What you have to do: Skip every image and restate the data word for word.

Items from a dataset:
┌──
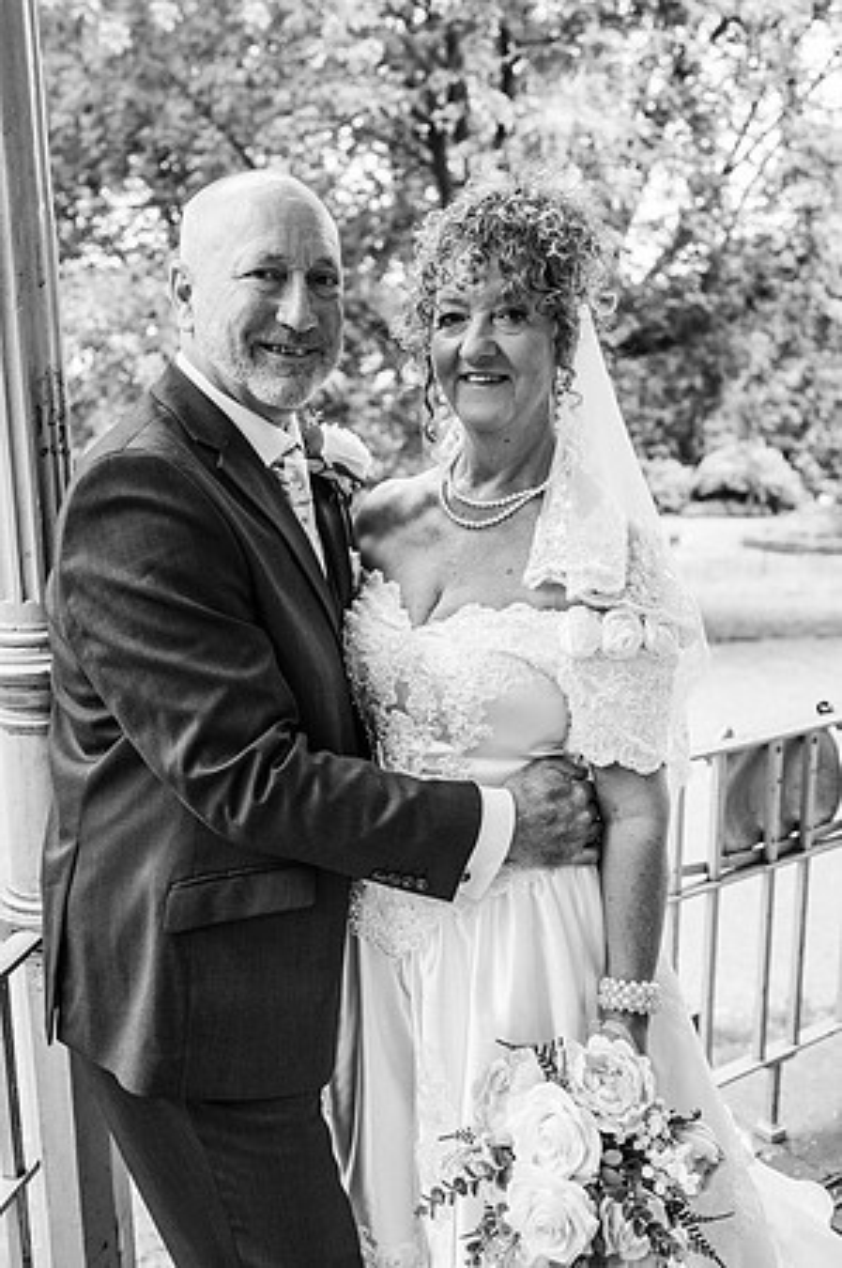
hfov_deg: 37.8
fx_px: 1231
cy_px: 634
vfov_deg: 54.5
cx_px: 421
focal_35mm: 35
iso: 110
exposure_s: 1/200
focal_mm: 35
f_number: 3.5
└──
Answer to this exercise:
hfov_deg: 37.8
fx_px: 1231
cy_px: 634
vfov_deg: 54.5
cx_px: 421
focal_35mm: 35
iso: 110
exposure_s: 1/200
focal_mm: 35
f_number: 3.5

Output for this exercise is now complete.